Annual Report - Winter 2010

By Sandi Stromberg

John Carrigan never complains about aging.

John Carrigan

There was a time when his doctors weren’t sure he would live to turn 20.

He was only 16 years old, a high school sophomore and the football team’s star quarterback when he was diagnosed with testicular cancer in 1970. After surgery, doctors discovered a cancerous nodule on the lung, and he also was diagnosed with lymphoma. What gave him the courage to get through two years of intensive chemotherapy was knowing he could play football again.
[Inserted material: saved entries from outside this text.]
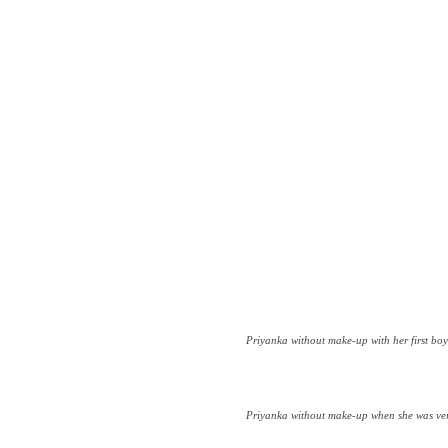
Priyanka without make-up with her first bo
Priyanka without make-up when she was ver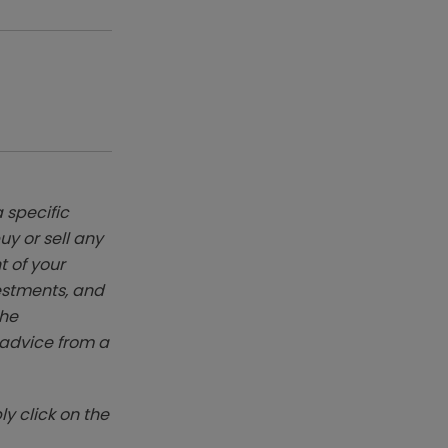
 specific
y or sell any
t of your
vestments, and
The
k advice from a
y click on the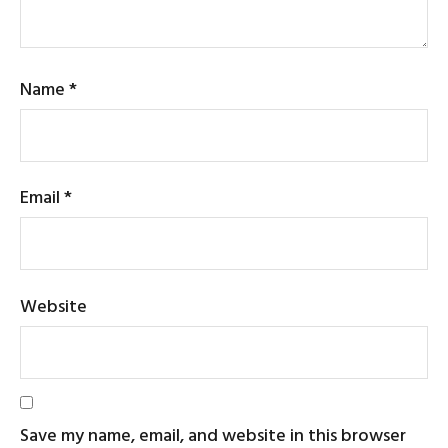
Name
*
Email
*
Website
Save my name, email, and website in this browser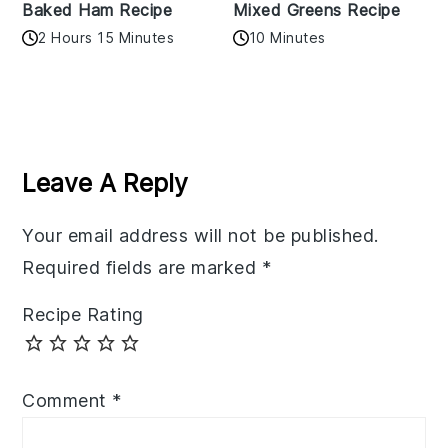
Baked Ham Recipe
Mixed Greens Recipe
2 Hours 15 Minutes
10 Minutes
Reader
Interactions
Leave A Reply
Your email address will not be published.
Required fields are marked
*
Recipe Rating
Comment
*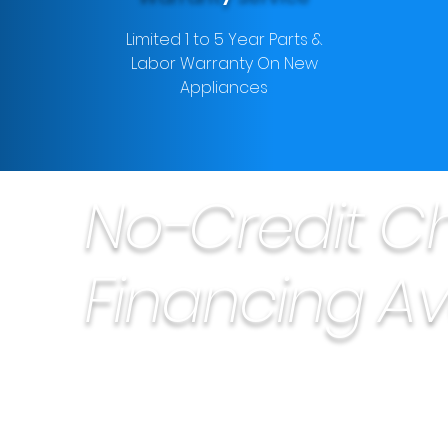
Limited 1 to 5 Year Parts &
Labor Warranty On New
Appliances
No-Credit C
Financing Av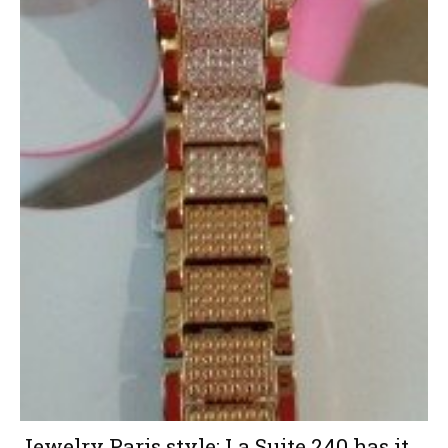
Jewelry Paris style: La Suite 240 has it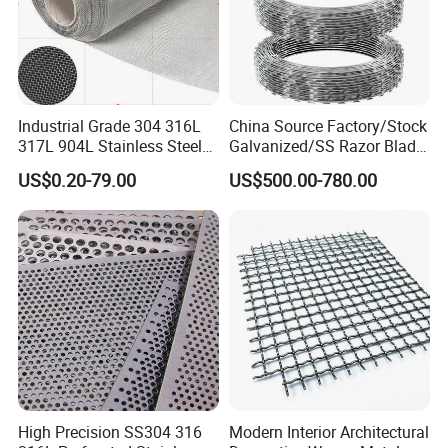
Industrial Grade 304 316L
China Source Factory/Stock
317L 904L Stainless Steel
Galvanized/SS Razor Blade
Wire Mesh Metal Wire Mesh
Barbed Wire Coils
US$0.20-79.00
US$500.00-780.00
Wholesale Price
High Precision SS304 316
Modern Interior Architectural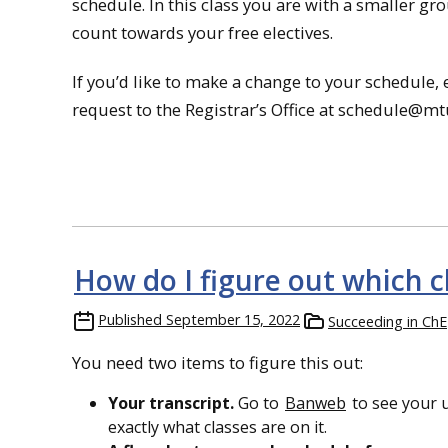
schedule. In this class you are with a smaller 
count towards your free electives.
If you’d like to make a change to your schedule,
request to the Registrar’s Office at schedule@mt
How do I figure out which c
Published
September 15, 2022
Succeeding in ChE
You need two items to figure this out:
Your transcript.
Go to
Banweb
to see your u
exactly what classes are on it.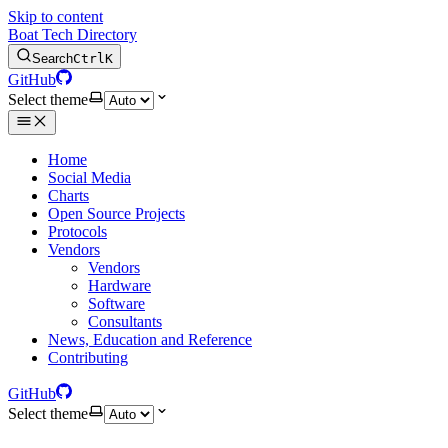
Skip to content
Boat Tech Directory
Search
Ctrl
K
GitHub
Select theme
Home
Social Media
Charts
Open Source Projects
Protocols
Vendors
Vendors
Hardware
Software
Consultants
News, Education and Reference
Contributing
GitHub
Select theme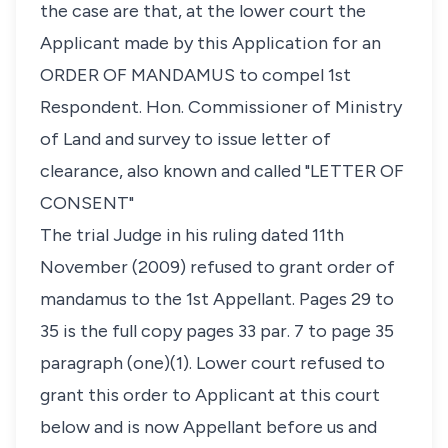
the case are that, at the lower court the
Applicant made by this Application for an
ORDER OF MANDAMUS to compel 1st
Respondent. Hon. Commissioner of Ministry
of Land and survey to issue letter of
clearance, also known and called "LETTER OF
CONSENT"
The trial Judge in his ruling dated 11th
November (2009) refused to grant order of
mandamus to the 1st Appellant. Pages 29 to
35 is the full copy pages 33 par. 7 to page 35
paragraph (one)(1). Lower court refused to
grant this order to Applicant at this court
below and is now Appellant before us and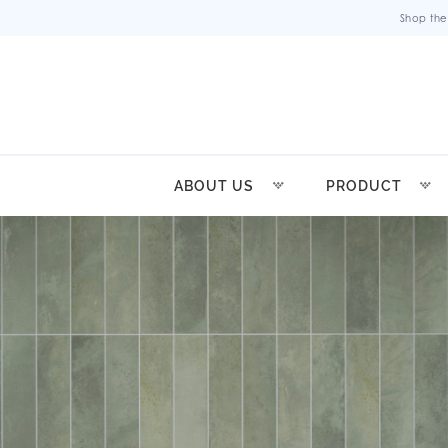
Shop the
ABOUT US
PRODUCT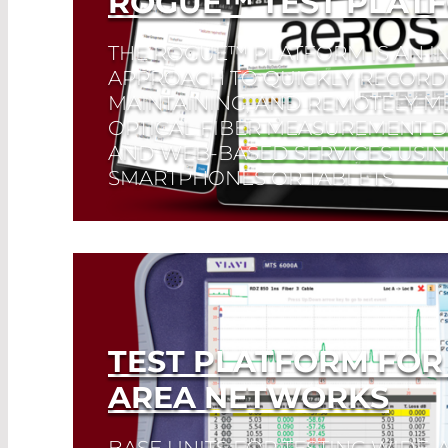
ROGUE™ TEST PLAT
THE ROGUE™ PLATFORM IS AN I
APPROACH TO QUICKLY RECORD
MAINTAINING, AND REMOTELY M
OPTICAL FIBER MEASUREMENT D
AND WEB-BASED SERVICES USI
SMARTPHONES OR TABLETS.
Read More
TEST PLATFORM FOR
AREA NETWORKS
BASE UNITS FOR TESTING WIDE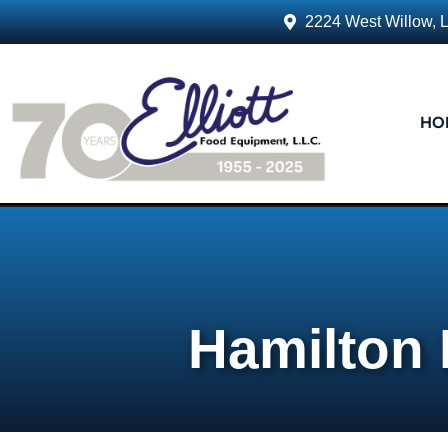
2224 West Willow, 
HO
Hamilton 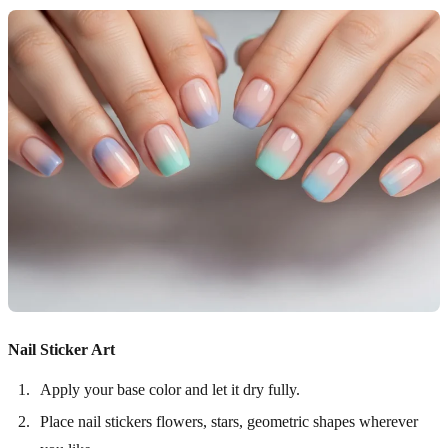
Nail Sticker Art
Apply your base color and let it dry fully.
Place nail stickers flowers, stars, geometric shapes wherever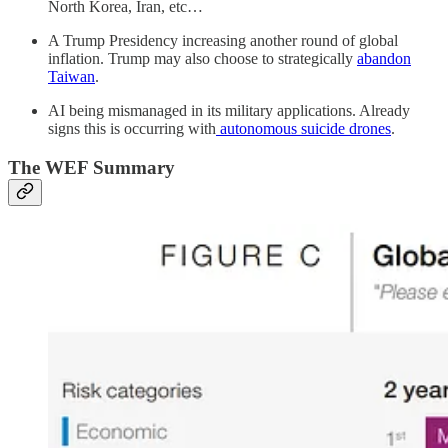
North Korea, Iran, etc…
A Trump Presidency increasing another round of global
inflation. Trump may also choose to strategically
abandon
Taiwan
.
AI being mismanaged in its military applications. Already
signs this is occurring with
autonomous suicide drones
.
The WEF Summary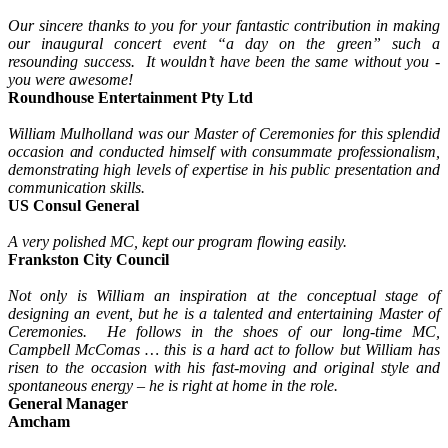
Our sincere thanks to you for your fantastic contribution in making
our inaugural concert event “a day on the green” such a
resounding success. It wouldn’t have been the same without you -
you were awesome!
Roundhouse Entertainment Pty Ltd
William Mulholland was our Master of Ceremonies for this splendid
occasion and conducted himself with consummate professionalism,
demonstrating high levels of expertise in his public presentation and
communication skills.
US Consul General
A very polished MC, kept our program flowing easily.
Frankston City Council
Not only is William an inspiration at the conceptual stage of
designing an event, but he is a talented and entertaining Master of
Ceremonies. He follows in the shoes of our long-time MC,
Campbell McComas … this is a hard act to follow but William has
risen to the occasion with his fast-moving and original style and
spontaneous energy – he is right at home in the role.
General Manager
Amcham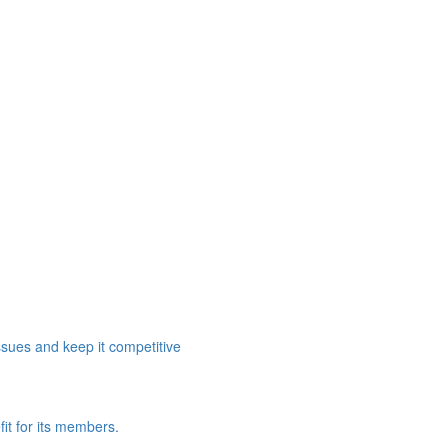
ssues and keep it competitive
it for its members.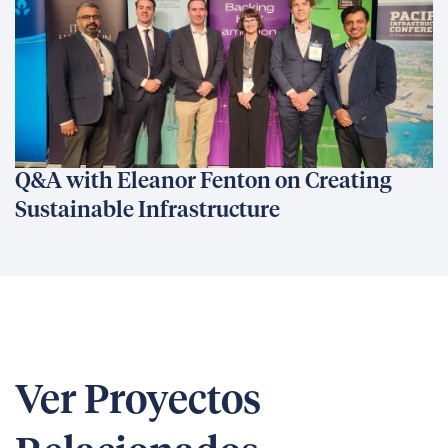
Q&A with Eleanor Fenton on Creating
Sustainable Infrastructure
Ver Proyectos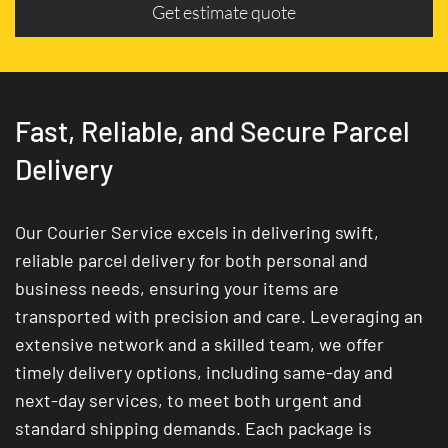
Get estimate quote
Fast, Reliable, and Secure Parcel
Delivery
Our Courier Service excels in delivering swift,
reliable parcel delivery for both personal and
business needs, ensuring your items are
transported with precision and care. Leveraging an
extensive network and a skilled team, we offer
timely delivery options, including same-day and
next-day services, to meet both urgent and
standard shipping demands. Each package is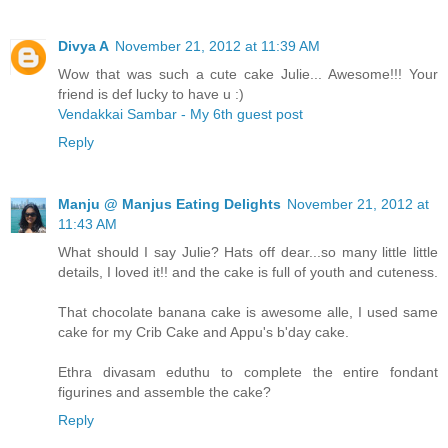
Divya A
November 21, 2012 at 11:39 AM
Wow that was such a cute cake Julie... Awesome!!! Your
friend is def lucky to have u :)
Vendakkai Sambar - My 6th guest post
Reply
Manju @ Manjus Eating Delights
November 21, 2012 at
11:43 AM
What should I say Julie? Hats off dear...so many little little
details, I loved it!! and the cake is full of youth and cuteness.
That chocolate banana cake is awesome alle, I used same
cake for my Crib Cake and Appu's b'day cake.
Ethra divasam eduthu to complete the entire fondant
figurines and assemble the cake?
Reply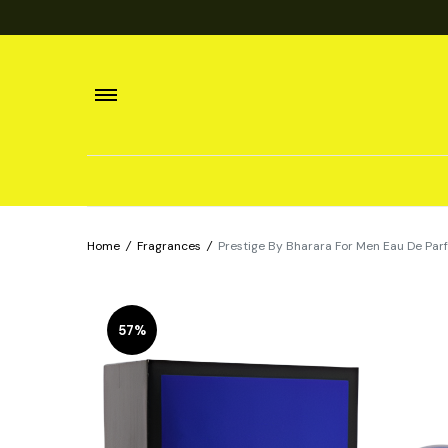
Home
/
Fragrances
/
Prestige By Bharara For Men Eau De Pa
57%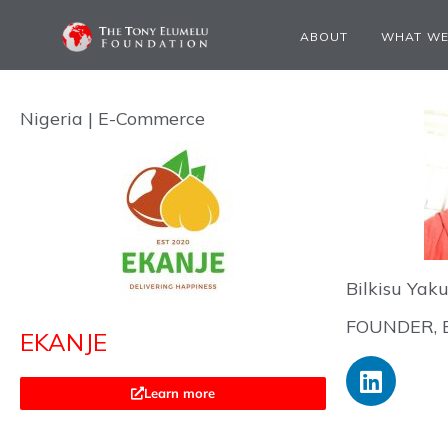
ABOUT
WHAT WE
Nigeria | E-Commerce
Bilkisu Yak
FOUNDER, 
EKANJE
Learn more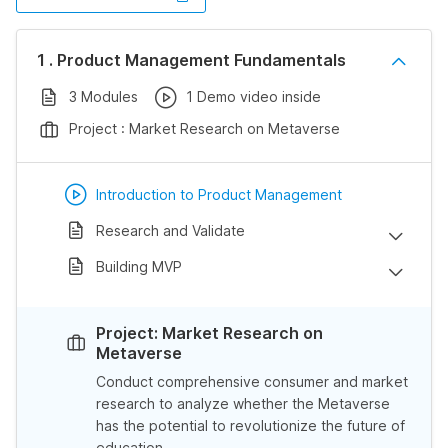
1 . Product Management Fundamentals
3 Modules
1 Demo video inside
Project : Market Research on Metaverse
Introduction to Product Management
Research and Validate
Building MVP
Project: Market Research on
Metaverse
Conduct comprehensive consumer and market
research to analyze whether the Metaverse
has the potential to revolutionize the future of
education.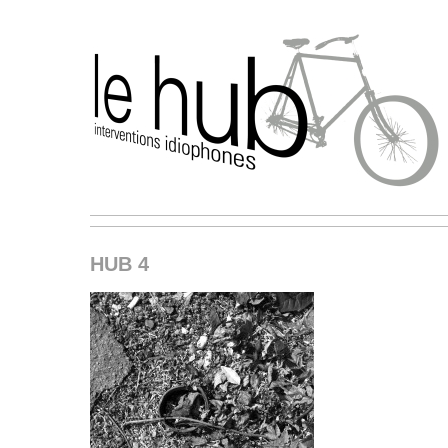
HUB 4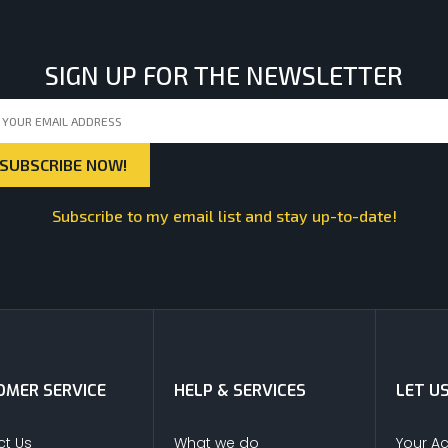
SIGN UP FOR THE NEWSLETTER
Subscribe to my email list and stay up-to-date!
MER SERVICE
HELP & SERVICES
LET U
t Us
What we do
Your A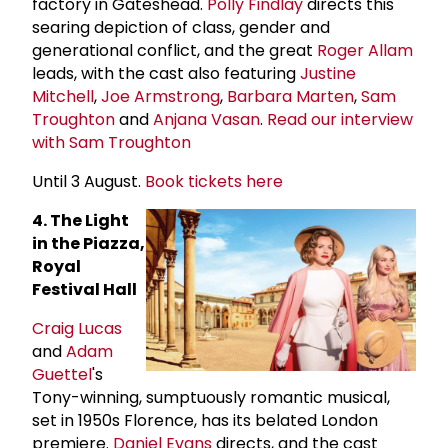
factory in Gateshead.
Polly Findlay
directs this
searing depiction of class, gender and
generational conflict, and the great
Roger Allam
leads, with the cast also featuring
Justine
Mitchell
,
Joe Armstrong
,
Barbara Marten
,
Sam
Troughton
and
Anjana Vasan
.
Read our interview
with Sam Troughton
Until 3 August.
Book tickets here
4. The Light
in the Piazza,
Royal
Festival Hall
Craig Lucas
and
Adam
Guettel
's
Tony-winning, sumptuously romantic musical,
set in 1950s Florence, has its belated London
premiere.
Daniel Evans
directs, and the cast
Today he’s a high school football coach of a team that qualified for the 2009 state playoffs, a golf coach and chemistry teacher in Caldwell, Texas.

Carrigan has always been grateful to
M. D. Anderson for saving his life. When he recovered from treatment and went to Southwest Texas State University in San Marcos, he initiated the Cancer Bowl, an annual football match between fraternity and non-fraternity young men. For 18 years, the popular event was a fundraiser for M. D. Anderson.

Investing in Making Cancer History®

Carrigan isn’t finished giving back to M. D. Anderson. Like a growing group of people, he and his wife, Janet, are leaving the institution an unrestricted gift in their will.

Planned giving is just one way of providing important support to M. D. Anderson’s mission of eliminating cancer. Many donors give through the Annual Fund, which underwrites projects such as the Physician-Scientist Program. And creating an endowed fund like the George and Barbara Bush Endowment for Innovative Cancer Research, which celebrated its 10th anniversary in 2009, provides support in perpetuity for research and other programs specified by the donor.

Annual events also are informative and fun ways to support M. D. Anderson. These festive affairs include the Volunteer Endowment for Patient Support luncheon, A Conversation With a Living Legend events and many others.